INSTRUCTIONS TO FOLLOW:
Copy out each of the lines below word for word, keeping every number as it stands, and omit the pictures from your answer.

--- RECORDED INFORMATION ---

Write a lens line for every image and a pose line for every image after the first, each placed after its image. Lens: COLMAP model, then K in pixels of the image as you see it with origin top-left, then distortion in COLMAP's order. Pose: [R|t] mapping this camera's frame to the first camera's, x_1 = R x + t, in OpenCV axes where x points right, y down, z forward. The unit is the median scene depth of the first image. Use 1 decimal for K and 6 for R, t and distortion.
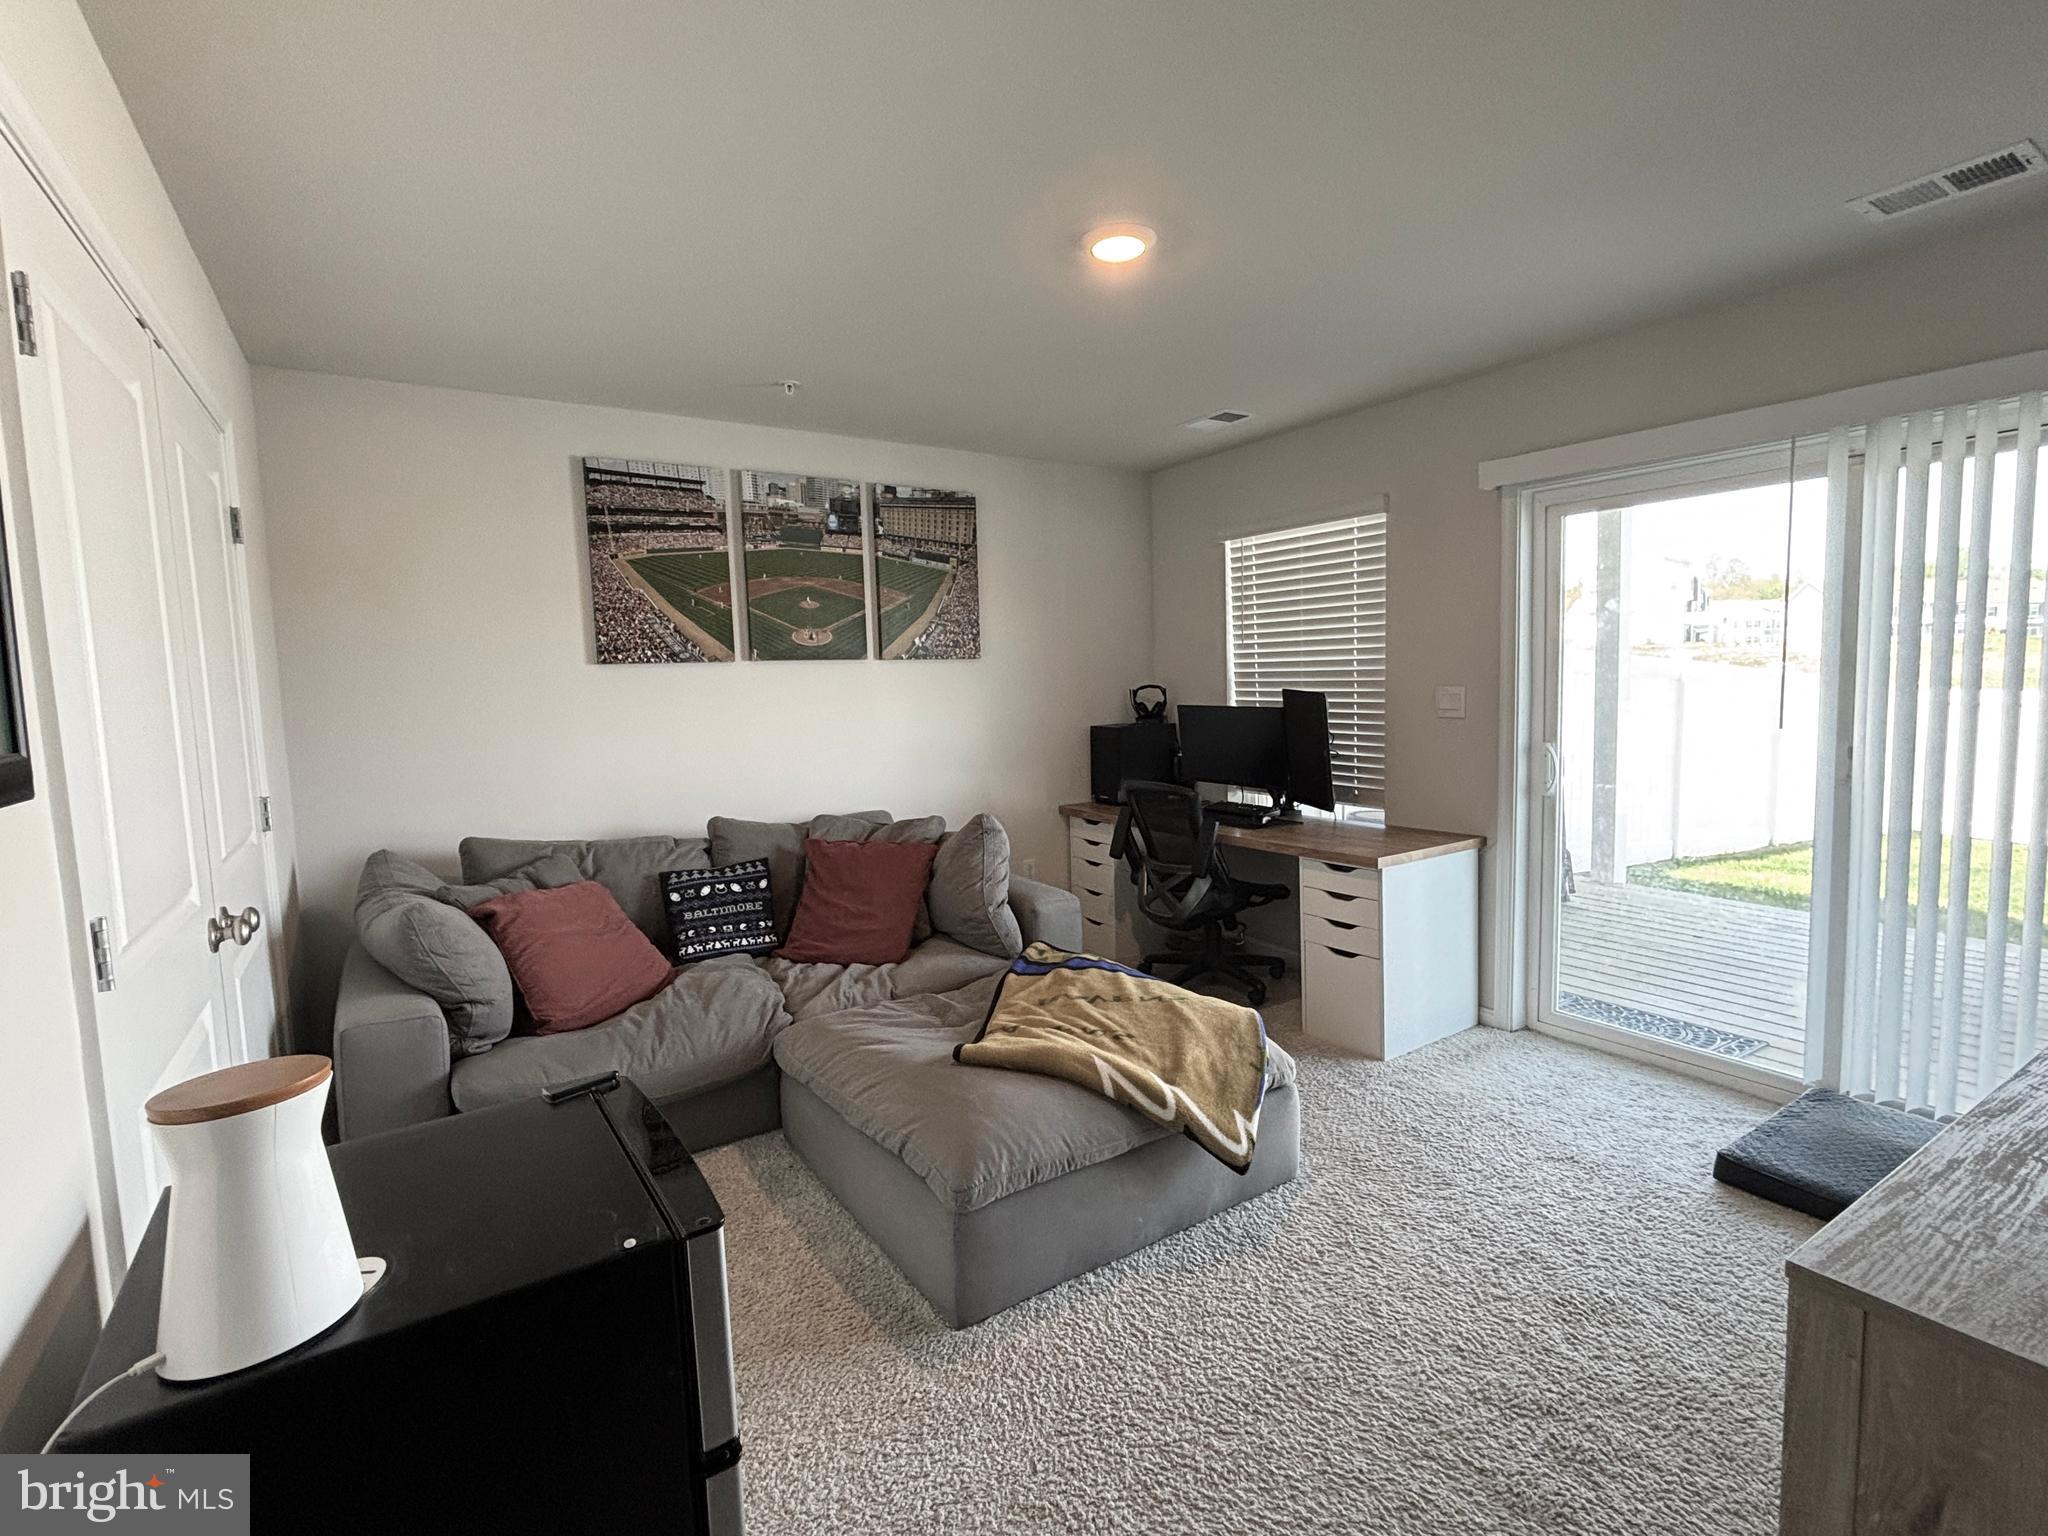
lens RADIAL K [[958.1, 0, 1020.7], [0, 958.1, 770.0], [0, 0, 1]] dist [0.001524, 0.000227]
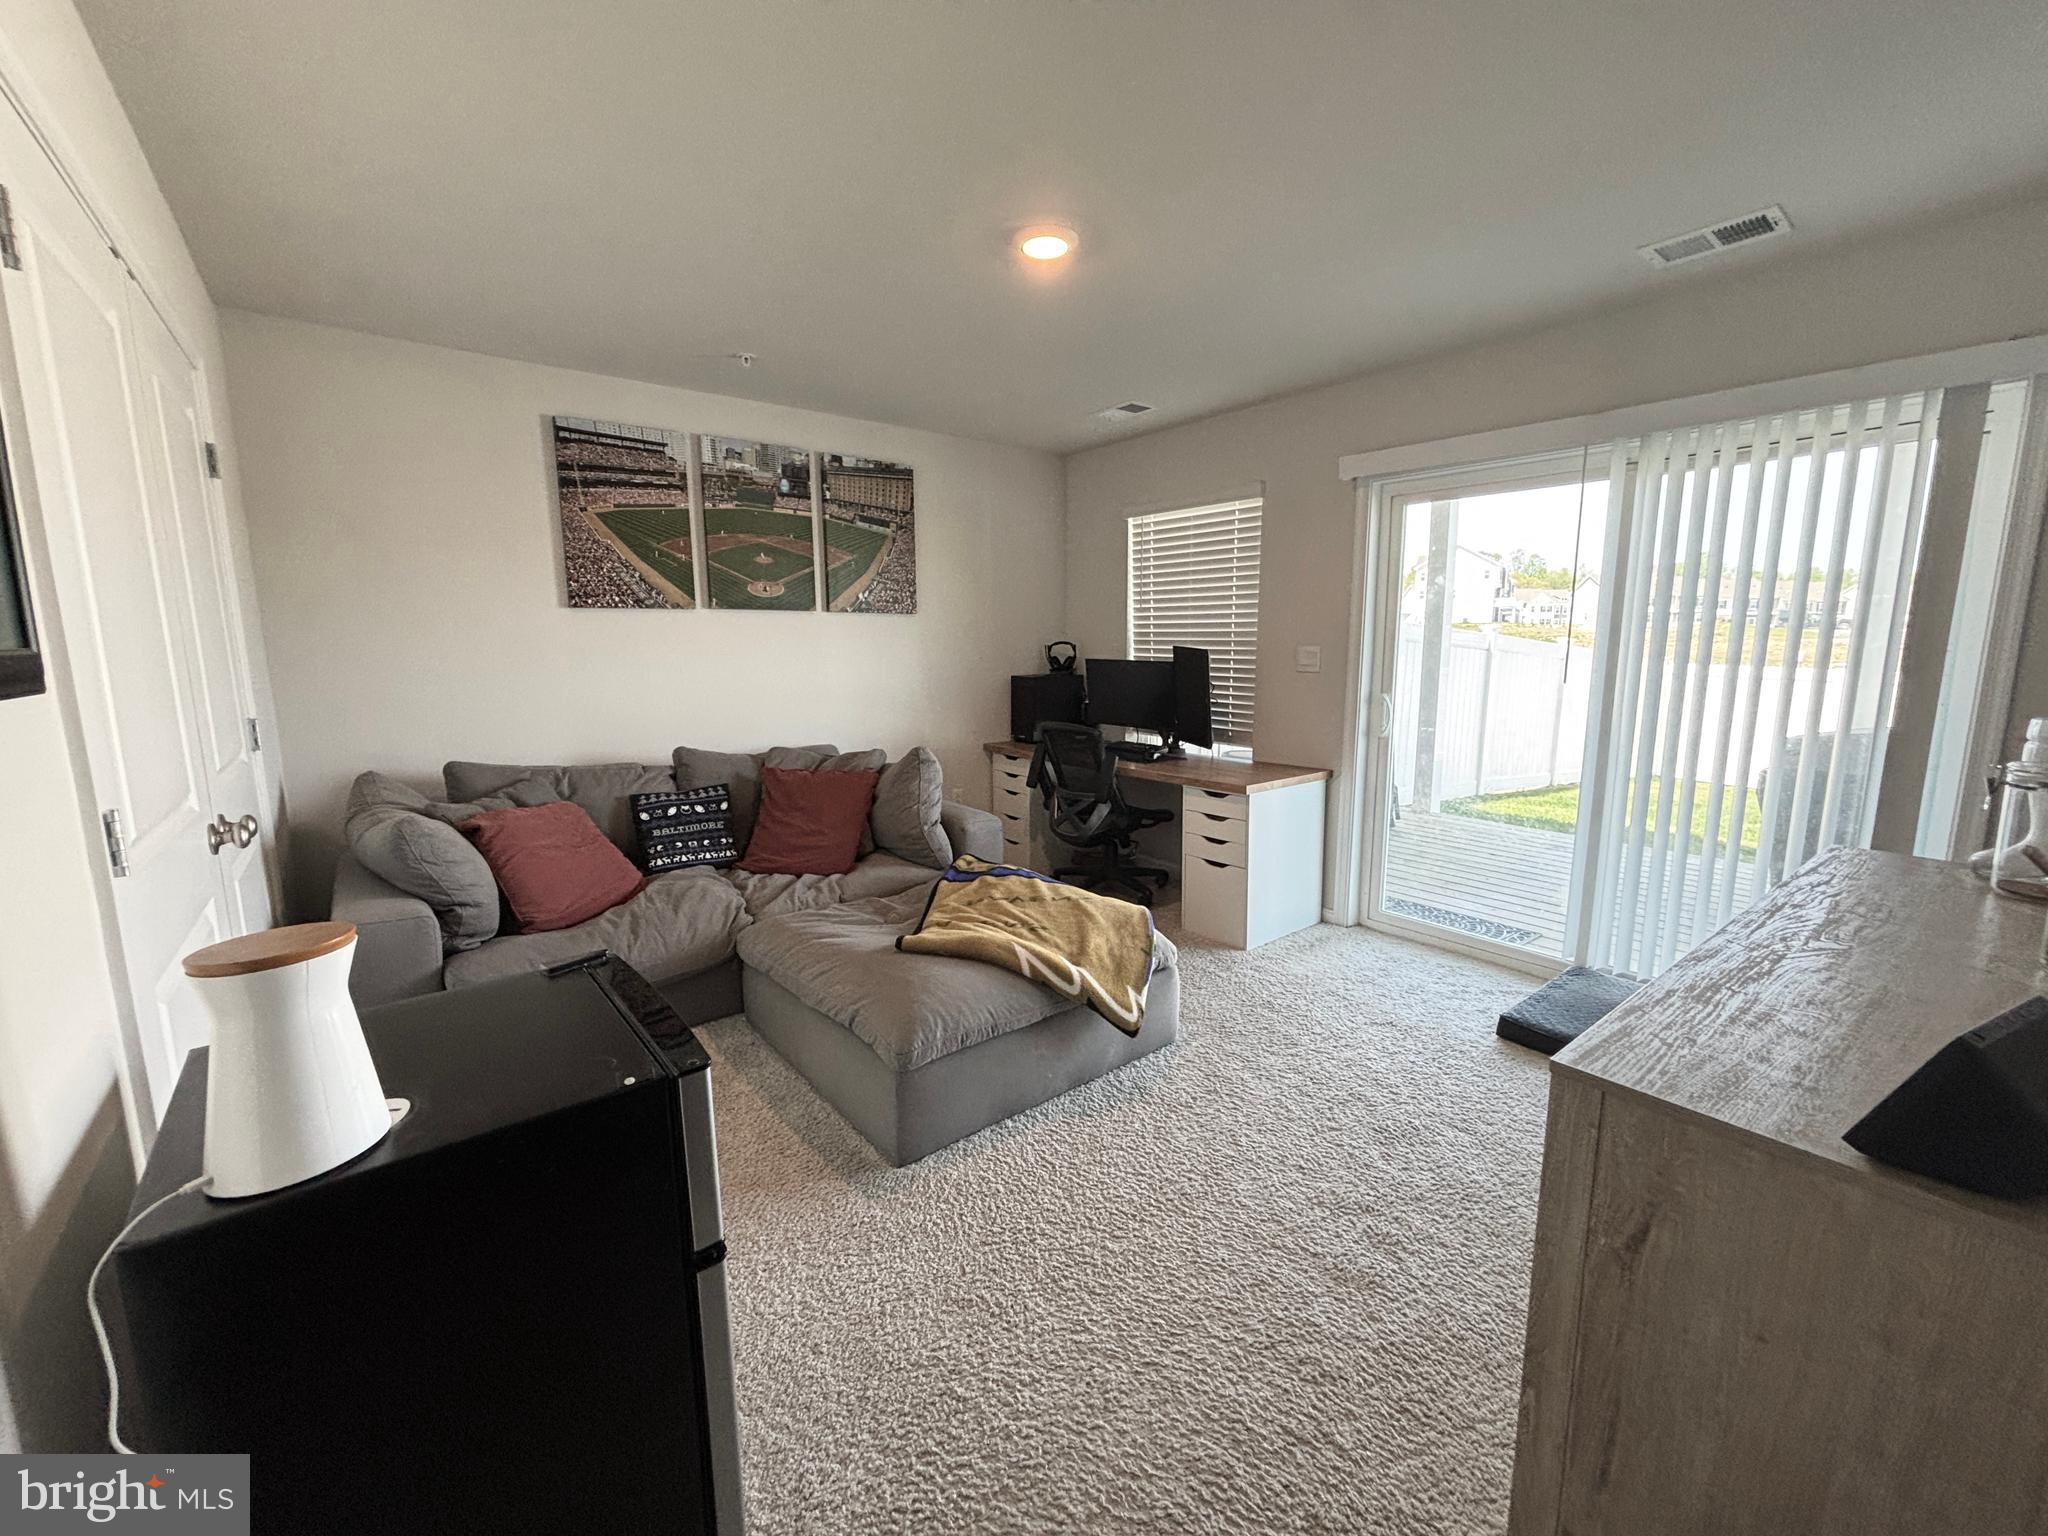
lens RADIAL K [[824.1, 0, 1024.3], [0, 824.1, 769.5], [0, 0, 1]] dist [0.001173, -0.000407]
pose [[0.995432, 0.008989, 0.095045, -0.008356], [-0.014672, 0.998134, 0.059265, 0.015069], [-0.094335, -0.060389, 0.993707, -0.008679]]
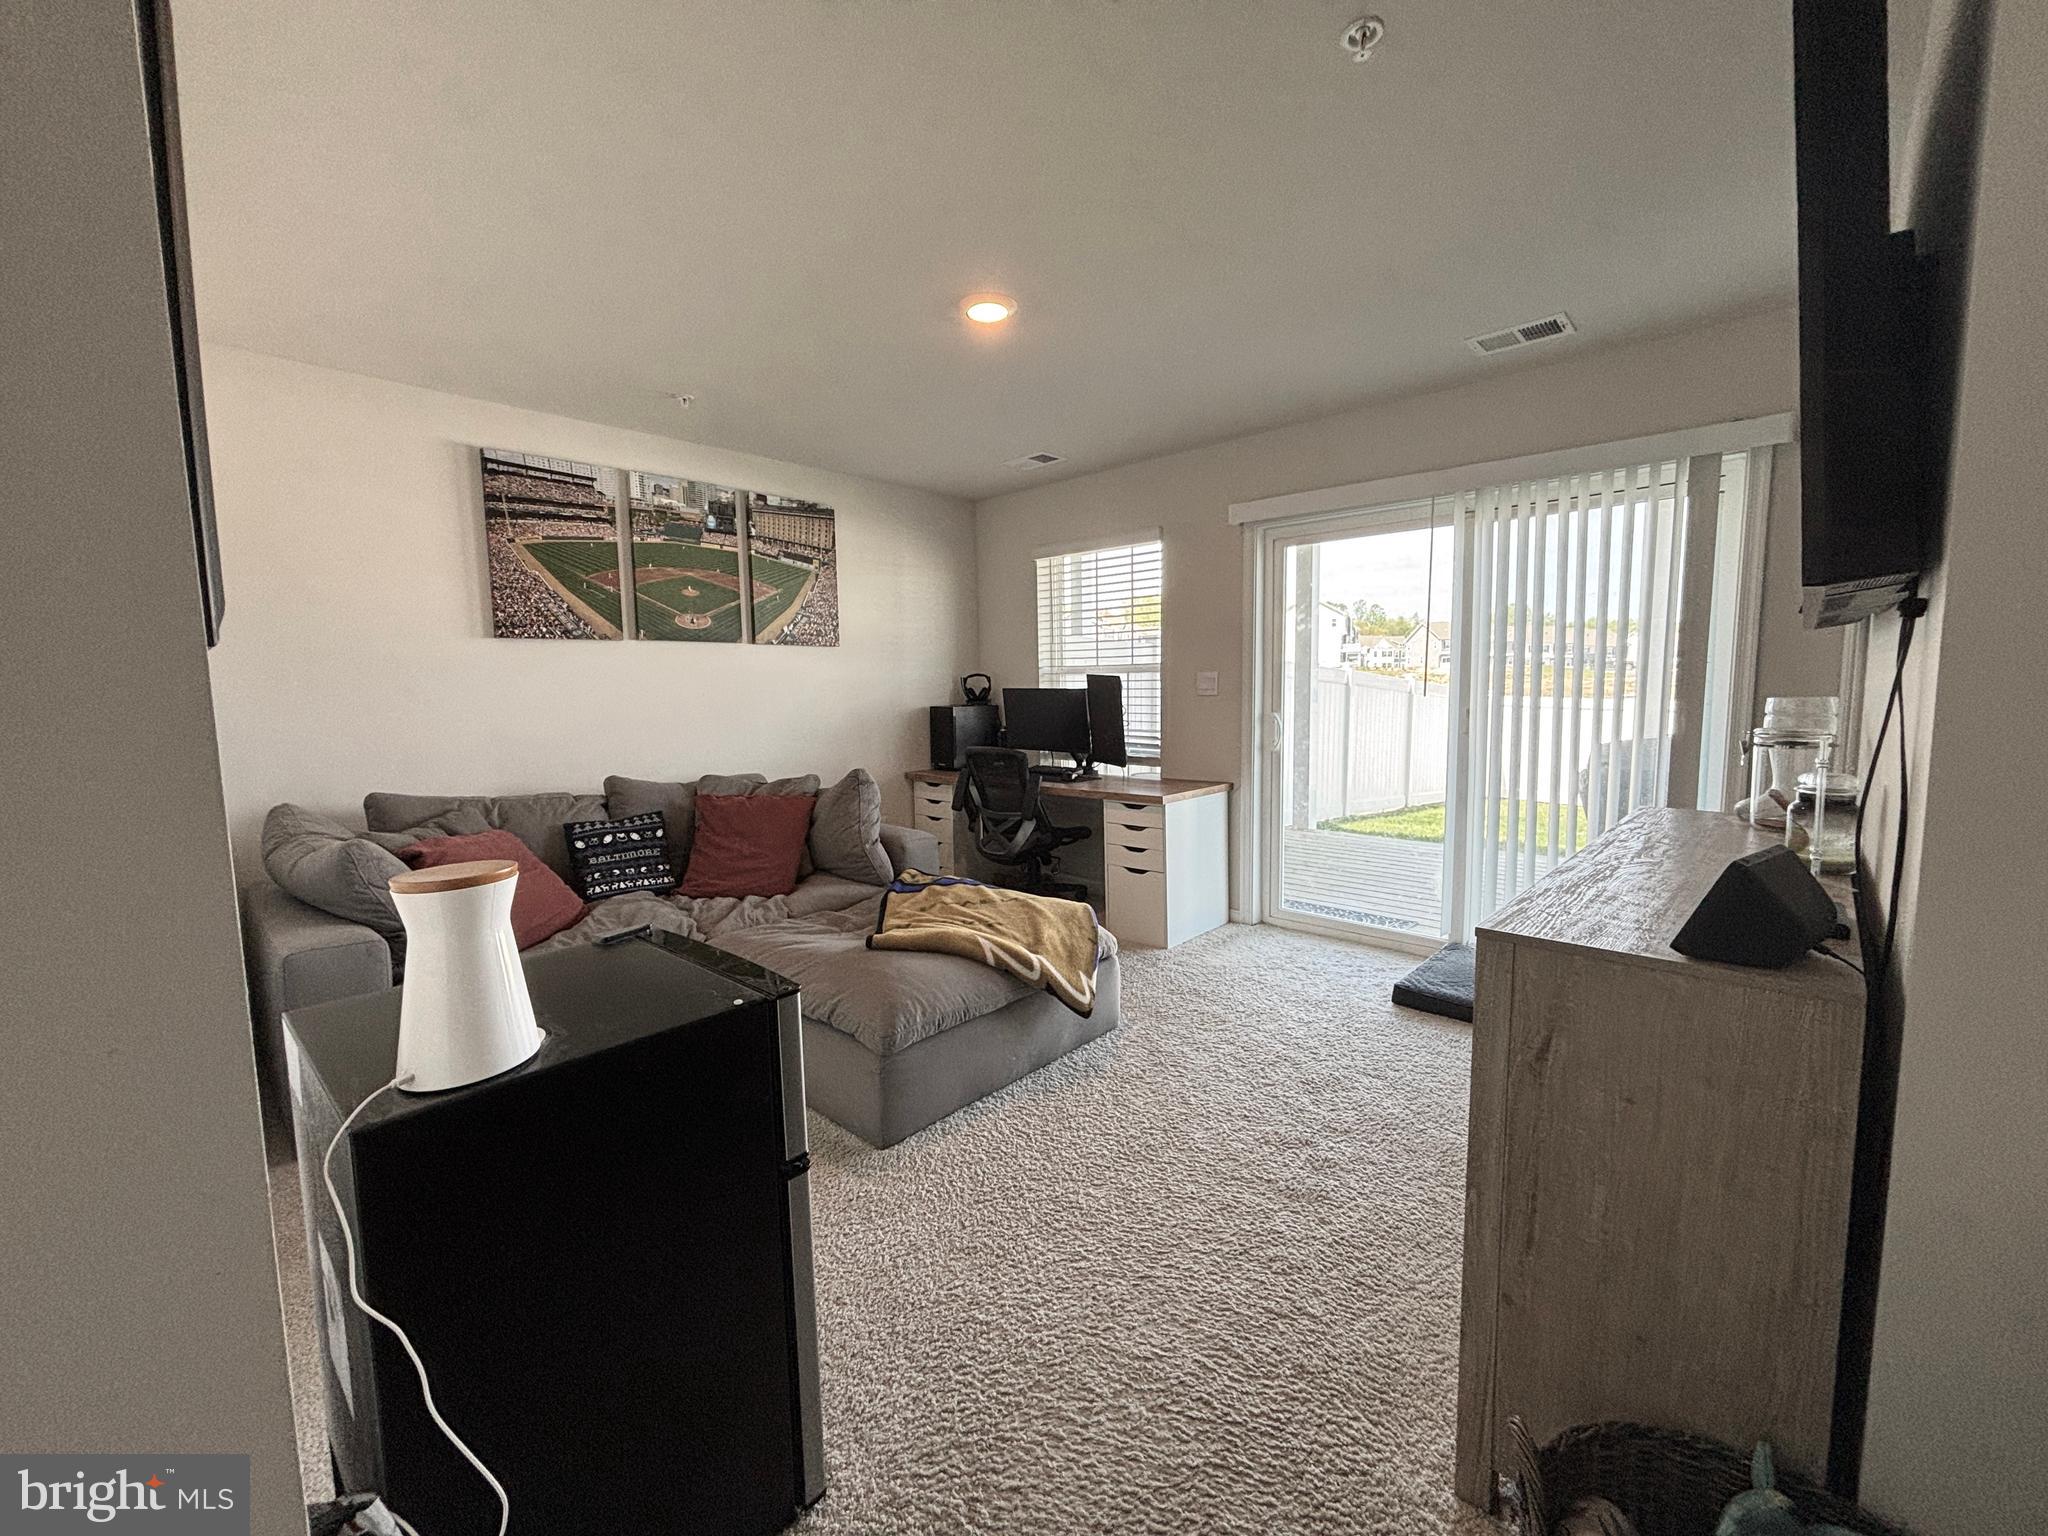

---

FINISHED EXERCISE:
Write a lens line for every image and a pose line for every image after the first, each placed after its image. Lens: COLMAP model, then K in pixels of the image as you see it with origin top-left, then distortion in COLMAP's order. Pose: [R|t] mapping this camera's frame to the first camera's, x_1 = R x + t, in OpenCV axes where x points right, y down, z forward. The unit is the median scene depth of the first image. Use 1 decimal for K and 6 for R, t and distortion.
lens RADIAL K [[958.1, 0, 1020.7], [0, 958.1, 770.0], [0, 0, 1]] dist [0.001524, 0.000227]
lens RADIAL K [[824.1, 0, 1024.3], [0, 824.1, 769.5], [0, 0, 1]] dist [0.001173, -0.000407]
pose [[0.995432, 0.008989, 0.095045, -0.008356], [-0.014672, 0.998134, 0.059265, 0.015069], [-0.094335, -0.060389, 0.993707, -0.008679]]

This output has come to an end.